Our view is far less complex. Mankind is freed from the bondage of sin by confessing that they are in bondage (admitting their inability to save themselves) and in faith trusting God to free them. Upon confession, Christ graciously steps in to provide freedom and salvation. It seems like William gets the cart before the horse to suggest that one has to be “set free from sin’s bondage” in order to even humbly admit they are enslaved by sin’s bondage.

William’s mistake (like that of the Calvinist) is assuming that the biblical reference to mankind’s being “bound in sin” equals mankind’s inability to see and confess they are in that condition even in light of God’s clear revelation.  In short, acknowledging that someone is trapped in a jail cell does not mean that the one trapped cannot see that he is trapped and admit his need for help in order to gain freedom.


John 8:32 says, “you will know the truth, and the truth will set you free.” Truth, once known and accepted, will set you free.  One is not set free so as to respond freely to truth, as William presupposes. Again, it would be difficult to defend a belief that sinners who remain in unbelief and under sin’s bondage all their lives can ever be described as “freed from sin’s bondage” in any meaningful sense.


For instance, can he demonstrate that the Israelite audience of Jesus in John 6 were incapable of coming to Him while he was “down from heaven” because of an innate disability imputed to all humanity as a natural consequence of Adam’s sin, rather than a calloused condition of Israel due to their own libertarianly free choices (which God is judicially giving them over to, so as to accomplish a greater redemptive purpose; Acts 28:27-28; John 12:39-41; Mark 4:11-13; Rom. 11)?


An analogy for consideration:

I’ve said before, the gospel is to the Holy Spirit what the hammer is to the carpenter. Every analogy falls short, but the only point of this one is to reveal that the Holy Spirit (the carpenter) uses a tool (the Gospel) to enable a response (drive the nail). Whereas, the classical Arminian position insists that the carpenter (the Holy Spirit) must secretly put some mysterious oil on the nail (prevenient grace) that supposedly enables it to be driven into wood  while still maintaining that the carpenter (the Holy Spirit) used the hammer (the Gospel) to drive the nail (enable a response).  This presupposes the nail NEEDED the oil in order to be driven by the hammer and creates confusion as to the sufficient power of the carpenter’s hammer (the Gospel).

Now, if the “Authoritative Carpenter’s Manual” clearly indicates that nails cannot be driven by the hammer apart from the application of oil, then by all means, I would concede this point. But if the manual never even mentions anything about oil at all, but over and over again points the hammer as the sole means of power and sufficiency for driving nails, then why add the additional oily means? (Of course I understand that William, and other scholars, do interpret certain texts to mean that the “oil is necessary” whereas I simply do not see it.)’

source: Leighton Flowers, “Why I am not an Arminian” (soteriology101).
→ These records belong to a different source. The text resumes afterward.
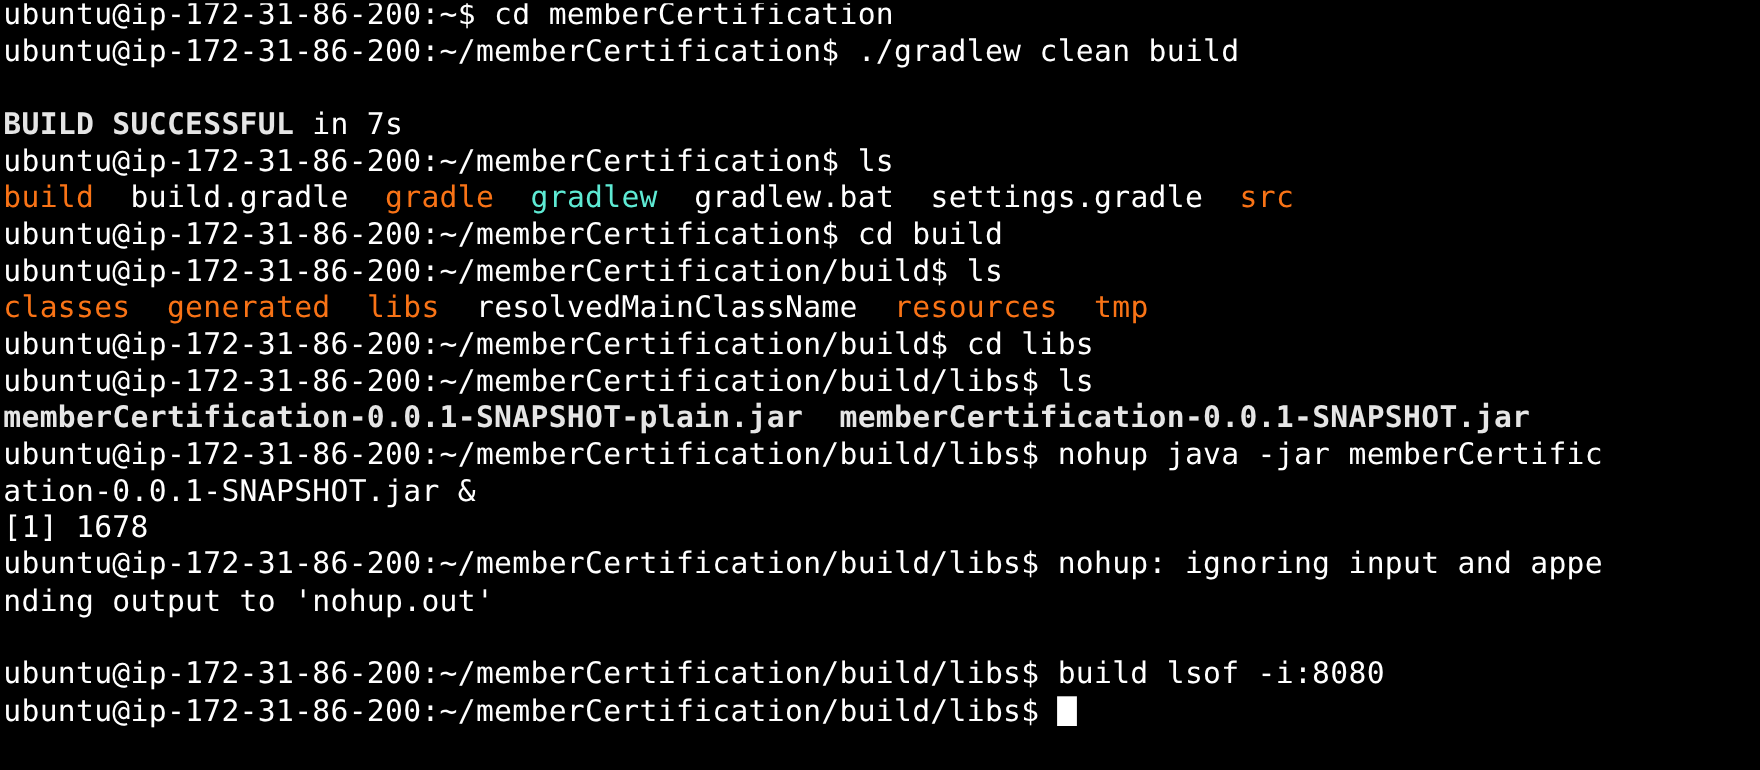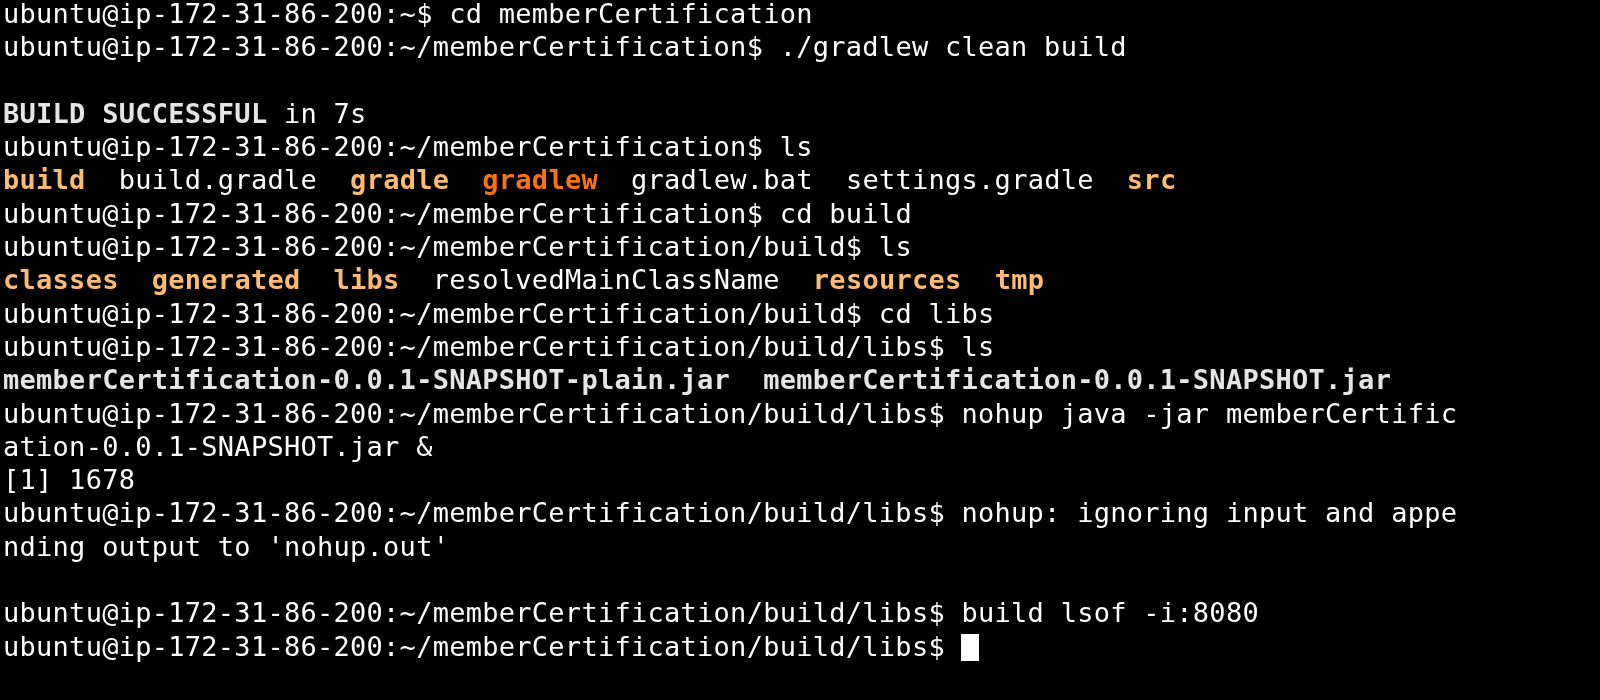--- a/index.html
+++ b/index.html
@@ -57,7 +57,7 @@
 
   
   .c-default { color: #ffffff; }
-  .c-dir     { color: #fdba74; font-weight: bold; }
+  .c-dir     { color: #f97316; font-weight: normal; }
   .c-exec    { color: #f97316; font-weight: bold; }
   .c-archive { color: #e5e5e5; font-weight: bold; }
   .c-success { color: #e5e5e5; font-weight: bold; }

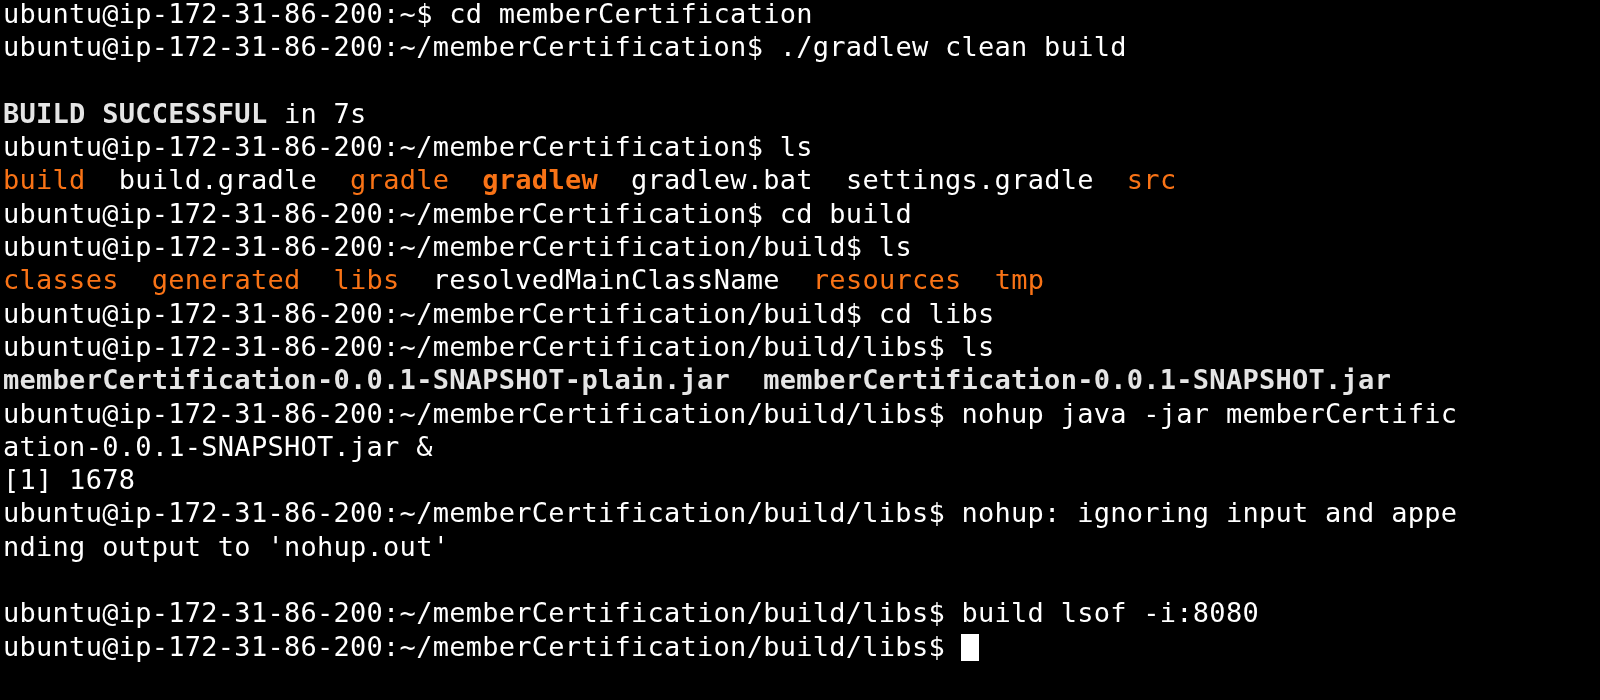--- a/index.html
+++ b/index.html
@@ -58,7 +58,7 @@
   
   .c-default { color: #ffffff; }
   .c-dir     { color: #f97316; font-weight: normal; }
-  .c-exec    { color: #f97316; font-weight: bold; }
+  .c-exec    { color: #5eead4; font-weight: normal; }
   .c-archive { color: #e5e5e5; font-weight: bold; }
   .c-success { color: #e5e5e5; font-weight: bold; }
* The author of crosstheology does not believe that the image was even marred. The image is, in his opinion, fully intact. Read this post for more information.

** The William referred to in this article is Arminian William Birch. He is not quoted in this article. This article is composed of quotes from Leighton Flowers responding to William Birch’s Arminian critique of Leighton Flowers’ view of man’s ability.